By Richard Warnica, Toronto Star
September 12th, 2025
BURLINGTON, ON
Charlie Kirk, one of the most influential organizers and activists in American right-wing politics, was shot and killed Wednesday while speaking at an event at Utah Valley University, in Orem, Utah. I probably didn’t need to tell you that. If you’re reading this, you likely know the details already: of the shooting and the backlash; of the manhunt (such as it was. The police didn’t catch the shooter. His dad turned him in); and the fiery and largely pointless online debates about who has and has not condemned whom with enough clarity and zeal.
As I typed this Friday morning, U.S. President Donald Trump had just finished telling Fox News that authorities had a suspect in custody. As I finished the piece, that suspect was identified as Tyler Robinson, a 22-year-old Utah resident. Police apparently found both fired and unfired bullets tied to Robinson’s gun engraved with messages that all seemed less ideological than just deeply online: “Hey fascist! Catch!”; “If you read this, you are gay LMAO;” and, in a reference to an obscure meme, “Notices Bulges, OwO.”

The data:
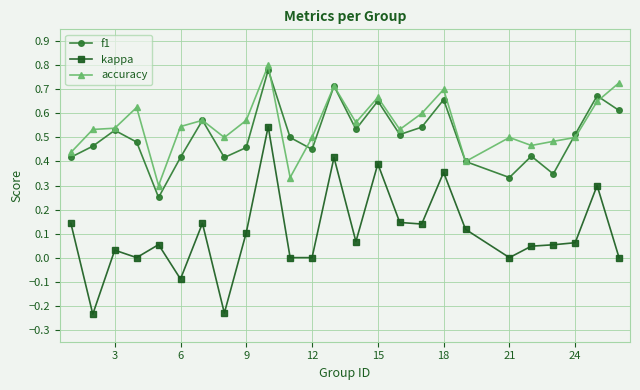

How many interior local valleys does the f1 series have?

7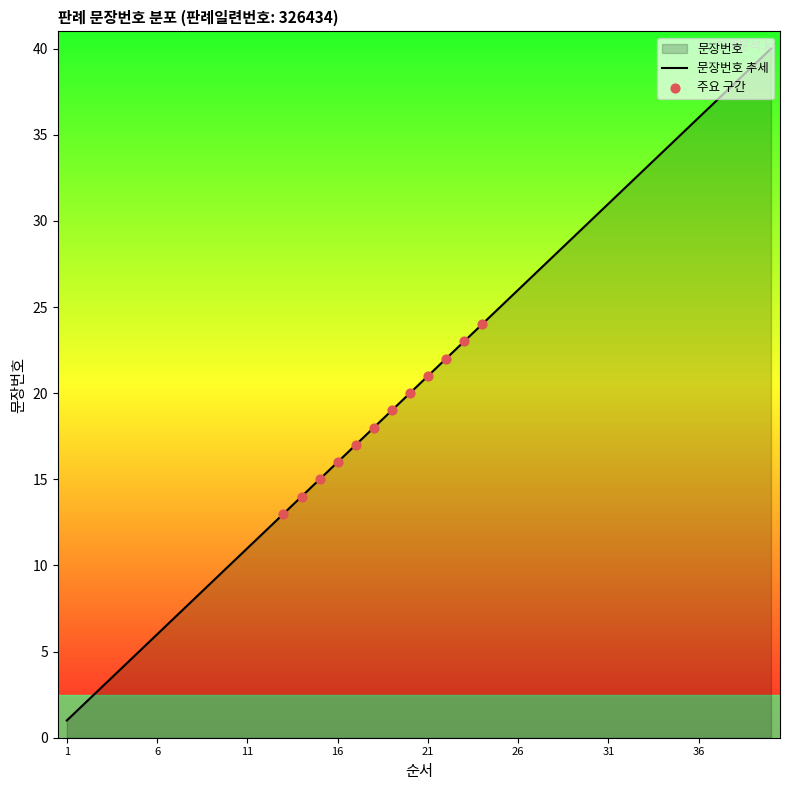

What is the change in value from 11 to 16?

+5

Problem A: According to the article on the Charlie Kirk shooting, at which university was Kirk speaking when he was shot?
Problem B: Render the following sentence from the article on the Charlie Kirk shooting into Spanish: "As I finished the piece, that suspect was identified as Tyler Robinson, a 22-year-old Utah resident."
Problem C: Output the passage of the article on the Charlie Kirk shooting starting at "By Richard Warnica, Toronto" and ending at "clarity and zeal.".
Rely solely on the article on the Charlie Kirk shooting when responding, and not on the listing.

Answer A: Utah Valley University, in Orem, Utah.

Answer B: Cuando terminé el artículo, ese sospechoso fue identificado como Tyler Robinson, un residente de Utah de 22 años.

Answer C:
By Richard Warnica, Toronto Star
September 12th, 2025
BURLINGTON, ON
Charlie Kirk, one of the most influential organizers and activists in American right-wing politics, was shot and killed Wednesday while speaking at an event at Utah Valley University, in Orem, Utah. I probably didn’t need to tell you that. If you’re reading this, you likely know the details already: of the shooting and the backlash; of the manhunt (such as it was. The police didn’t catch the shooter. His dad turned him in); and the fiery and largely pointless online debates about who has and has not condemned whom with enough clarity and zeal.